Johns Hopkins med students learn their residency destinations on Match Day

The wait is over for 124 students who will soon graduate from the Johns Hopkins University School of Medicine. Today at noon, they opened the envelopes that let them know where they will spend the next chapter of their lives.

Image caption: Kimberley Lee (left)

Image credit: Keith Weller

Johns Hopkins' annual Match Day celebration took place on the second floor of the Anne and Mike Armstrong Medical Education Building in East Baltimore. The students, along with family members, friends, and mentors, gathered for a brief program leading up to the dramatic moment when students learned which hospital and specialty program has accepted them for their residency. A similar scene unfolded simultaneously at medical schools across the country.

This year, the top five specialty selections for Johns Hopkins students who applied to be matched are internal medicine, surgery, pediatrics, anesthesiology, and psychiatry.

Kimberley Lee, the first in her family to go to college, always dreamed about coming to Johns Hopkins for medical school, even while in her native Jamaica.

Now, she's staying in the Johns Hopkins family for a residency at Johns Hopkins Bayview Medical Center (her top choice) focused on internal medicine. She plans to be an oncologist and has an interest in helping patients during end-of-life care.

"The impact you can have on an individual or family is overwhelming," she says. "You put on this white coat and people trust you, people listen to your advice."

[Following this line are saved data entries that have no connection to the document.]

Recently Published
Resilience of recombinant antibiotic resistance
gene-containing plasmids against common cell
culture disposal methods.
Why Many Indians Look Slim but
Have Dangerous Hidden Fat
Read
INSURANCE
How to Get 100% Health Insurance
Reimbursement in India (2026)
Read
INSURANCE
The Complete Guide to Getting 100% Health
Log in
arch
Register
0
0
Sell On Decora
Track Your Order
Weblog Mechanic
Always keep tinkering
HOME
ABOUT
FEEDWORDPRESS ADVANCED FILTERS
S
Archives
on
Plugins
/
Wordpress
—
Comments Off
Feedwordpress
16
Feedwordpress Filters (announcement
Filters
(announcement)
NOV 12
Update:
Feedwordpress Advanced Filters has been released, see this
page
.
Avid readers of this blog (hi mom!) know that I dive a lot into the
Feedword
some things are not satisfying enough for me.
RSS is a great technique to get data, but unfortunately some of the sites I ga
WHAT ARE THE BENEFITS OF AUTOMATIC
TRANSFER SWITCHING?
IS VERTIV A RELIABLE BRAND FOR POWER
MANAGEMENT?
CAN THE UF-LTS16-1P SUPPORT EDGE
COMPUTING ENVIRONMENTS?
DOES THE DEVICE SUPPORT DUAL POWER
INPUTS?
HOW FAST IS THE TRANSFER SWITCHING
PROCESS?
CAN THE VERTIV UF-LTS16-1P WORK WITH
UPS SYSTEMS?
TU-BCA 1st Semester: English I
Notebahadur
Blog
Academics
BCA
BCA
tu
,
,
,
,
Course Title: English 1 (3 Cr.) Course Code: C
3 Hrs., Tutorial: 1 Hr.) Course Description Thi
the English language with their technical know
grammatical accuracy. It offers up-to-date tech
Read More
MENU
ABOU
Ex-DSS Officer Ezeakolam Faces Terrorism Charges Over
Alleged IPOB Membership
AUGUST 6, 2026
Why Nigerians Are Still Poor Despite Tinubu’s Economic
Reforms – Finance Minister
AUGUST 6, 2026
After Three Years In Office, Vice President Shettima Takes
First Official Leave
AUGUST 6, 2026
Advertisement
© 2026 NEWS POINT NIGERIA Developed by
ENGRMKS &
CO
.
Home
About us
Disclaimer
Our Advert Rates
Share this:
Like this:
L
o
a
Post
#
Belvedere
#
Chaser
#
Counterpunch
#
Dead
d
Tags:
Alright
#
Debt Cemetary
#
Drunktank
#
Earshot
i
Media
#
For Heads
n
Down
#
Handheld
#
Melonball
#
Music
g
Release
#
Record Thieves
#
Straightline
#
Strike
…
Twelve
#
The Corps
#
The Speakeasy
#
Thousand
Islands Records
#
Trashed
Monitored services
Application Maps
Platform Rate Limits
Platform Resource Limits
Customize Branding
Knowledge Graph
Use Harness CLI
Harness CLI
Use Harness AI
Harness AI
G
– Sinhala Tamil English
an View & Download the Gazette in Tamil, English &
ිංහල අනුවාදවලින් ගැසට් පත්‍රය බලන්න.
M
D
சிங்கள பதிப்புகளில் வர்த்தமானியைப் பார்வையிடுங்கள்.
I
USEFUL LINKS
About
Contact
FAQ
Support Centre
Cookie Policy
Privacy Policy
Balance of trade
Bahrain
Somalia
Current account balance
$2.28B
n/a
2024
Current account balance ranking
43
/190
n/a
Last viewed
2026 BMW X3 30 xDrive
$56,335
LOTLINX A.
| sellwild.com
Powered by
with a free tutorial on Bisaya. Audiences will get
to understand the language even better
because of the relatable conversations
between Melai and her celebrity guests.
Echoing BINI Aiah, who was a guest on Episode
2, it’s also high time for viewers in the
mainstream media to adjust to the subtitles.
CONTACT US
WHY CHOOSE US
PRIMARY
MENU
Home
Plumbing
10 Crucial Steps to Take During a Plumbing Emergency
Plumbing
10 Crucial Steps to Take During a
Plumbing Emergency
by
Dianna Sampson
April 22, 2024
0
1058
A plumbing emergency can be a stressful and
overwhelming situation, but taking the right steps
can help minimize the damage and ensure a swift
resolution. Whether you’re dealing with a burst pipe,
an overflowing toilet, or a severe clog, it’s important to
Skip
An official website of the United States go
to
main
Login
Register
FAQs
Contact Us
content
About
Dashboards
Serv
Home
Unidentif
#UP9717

Of the 124 students, 42 were matched with Johns Hopkins affiliated hospitals.

Prior to Match Day, students complete paperwork and on-site interviews with hospitals, then provide a ranked list of their top choices. Hospitals submit a similar list indicating openings, preferred students, and specialty or generalist preferences. Each applicant is matched via computer algorithm to the hospital residency program that is highest on the applicant's list and has offered the applicant a position. Johns Hopkins students are often matched with their first- or second-choice sites.

The National Resident Matching Program was started in 1952 with the goal of maximizing happiness by matching the top choices of both residency programs and medical students to ensure universal satisfaction. The program calls its method the "Algorithm of Happiness." According to the program's website, in 2013, a record 40,335 people applied for residencies in the United States through the program, and the program filled 99.4 percent of available residency positions.